While looking for a solution I found this article article about solutions, which I was led to by this Slate article about earplugs. These are much better than the general google search solutions I've found on the issue, but still these links offer no silver bullet. And a silver bullet is, obviously, what I'm after,

Also, not sure if this is the correct forum for this question.


3 Answers 3


Noise cancelling headphones would protect your ears, as opposed to blasting loud noise which slowly damages hearing. That said, it's not truly a "lifehack", as these headphones range from US$60 to hundreds of dollars.

These headphones work by producing out-of-phase sound to external noise, actually reducing the noise level at the ear. There are also automotive exhaust systems using active noise cancellation.

N.B. Read Arthur C. Clarke's cautionary story on noise cancellation! ;-)

  • +1 for linking to a cautionary tale! And for linking to a cheap pair of noise-canceling phones. Bose are like $450+ which is out of my price range. This is similar to what I already do though, with my ear plugs and over-ear white noise, so I am not sure this is the answer.
    – Mote Zart
    Commented Jan 11, 2019 at 19:46
  • 1
    White noise increases the noise level, but noise-cancelling headphones reduce it. The goal of a good pair of noise-cancelling headphones is to produce zero noise, as experienced by your ears. They can definitely be pricey though.
    – jrw32982
    Commented Jan 15, 2019 at 19:16

I, too, am sensitive to noise, especially when I’m struggling to mentally and/or physically attempt an activity (disabled and lack of friends). I cannot and will not reduce my quality of life even more by wearing pieces of foam in my ears all of the time. I have done research on cause/affects of tone/pitch/frequencies/binaural beats, and I have a renter friendly, considerate noise conscious contribution.
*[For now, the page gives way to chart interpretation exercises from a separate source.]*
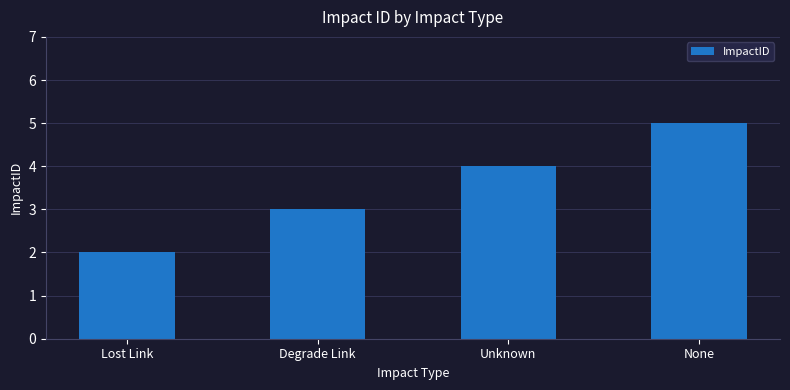

The chart shows a value of 5 at None. True or false?

True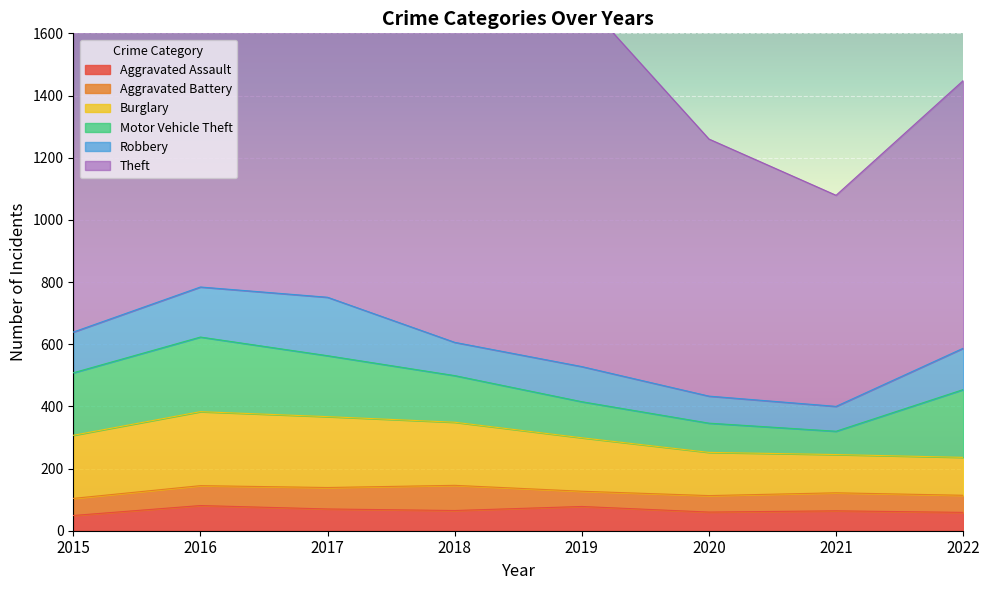

How many interior local valleys does the Aggravated Battery series have?

1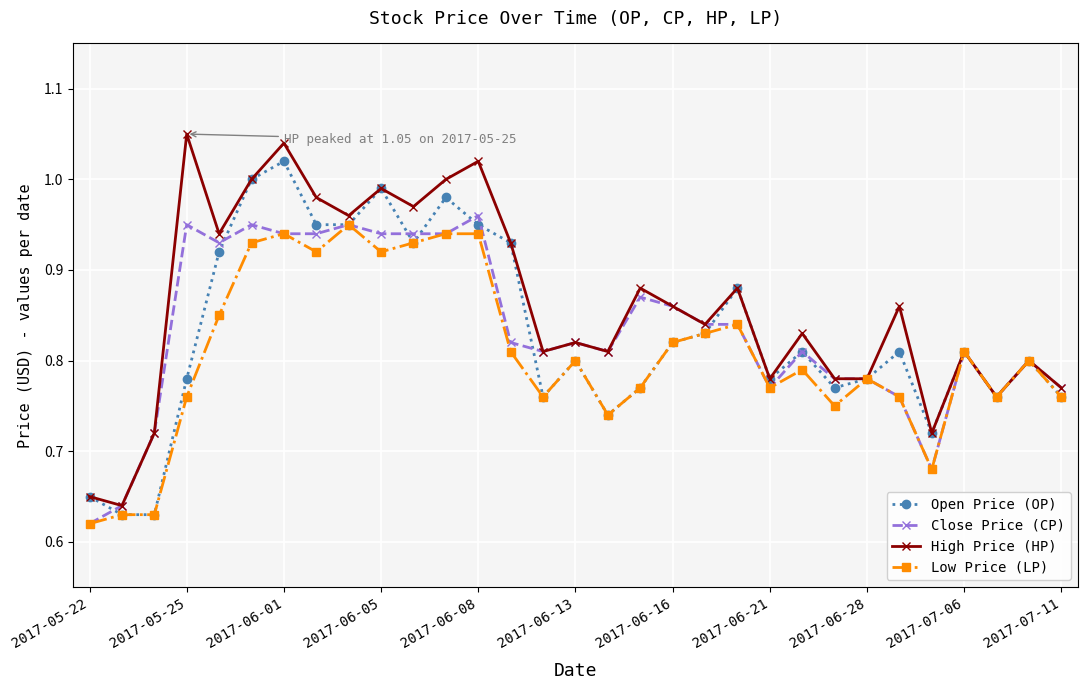

Which series has the largest total across all categories?

High Price (HP)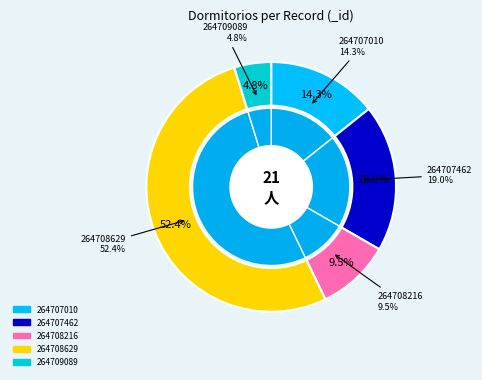

True or false: 264708216 accounts for 22% of the total.

False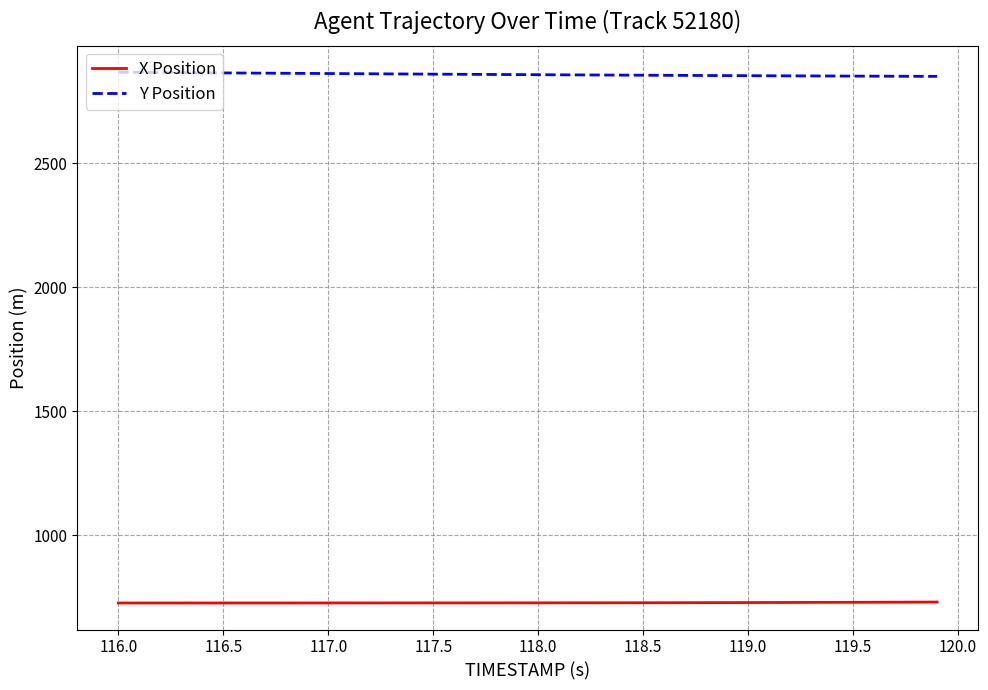

True or false: X Position and Y Position intersect in this chart.

False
Adjust your white noise to complement the child’s noise then place your white noise close to the ceiling by an air vent and have it play constantly at an unobtrusive volume level for about 3-4 days and see how that goes. Basically it’s that old saying of “if you can’t beat them, join them” but being that opposites attract, the white noise you select to counter the effect of the child’s noise that bothers you will need to be something soothing and pleasant that will cause the child’s movement to become softer.

Trust me, it works. Not sure of the how and why, but I just started this myself less than two weeks ago and it has dramatically improved my mood and attitude towards my rental life.
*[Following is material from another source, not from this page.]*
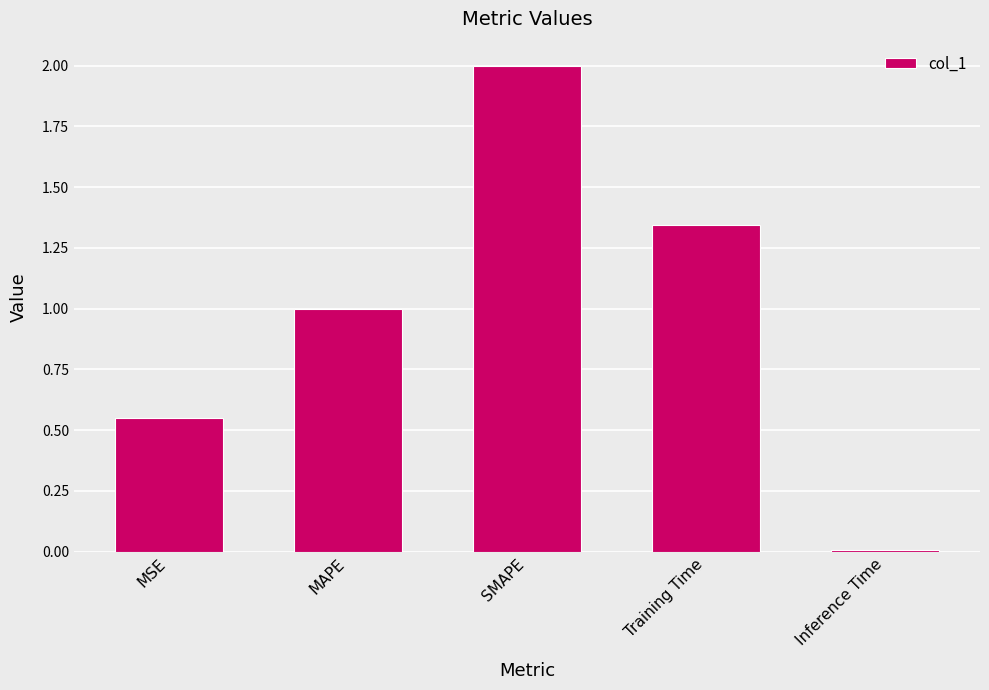

True or false: the data shows 0.2 at MAPE.

False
I wouldn't normally suggest going to these sort of lengths on Lifehacks - but your case is so extreme it sounds as though it might be viable.

Since you're only there for a year, I'm assuming you are renting and are therefore limited in what alterations you can make to it. You also don't really seem to be trying to do this on the cheap. This will not be cheap.

I suggest you build a "Room within a room"; a timber structure slightly smaller in all dimensions than the walls of the room. This gives you scope to attach sound-deadening materials to the ceiling and walls of the frame to any thickness that you need, to achieve the sound reduction you're looking for.

There are many types of sound-absorbing materials available, you will need to do your research and find the material that best suits your budget/effectiveness. Dealing with window(s), door(s), ceiling lights etc will all have to be thought about - but they are complications rather than deal-breakers.

When you leave, you will be able to dismantle the structure and dispose of it, leaving no trace that it was ever there.

All-in-all, a lot of work and expense, but it may solve your problem.

The only alternative I can think of might be room-level noise cancelling. There doesn't appear to be any off-the-shelf solution, but again, I'm sure there are forums on the web where people have cracked many of the problems, so you might be able build your own solution without too much difficulty. This has the advantage of being portable and might be useful for the next noisy place you move to!

  • A contraption built inside the space, that can assembled and disassembled, is not a bad idea. I can think of how it could work in my place. However it is a out of my capability range to do this since I am disabled and unable to build (and I am pathetic and have no friends to do it either).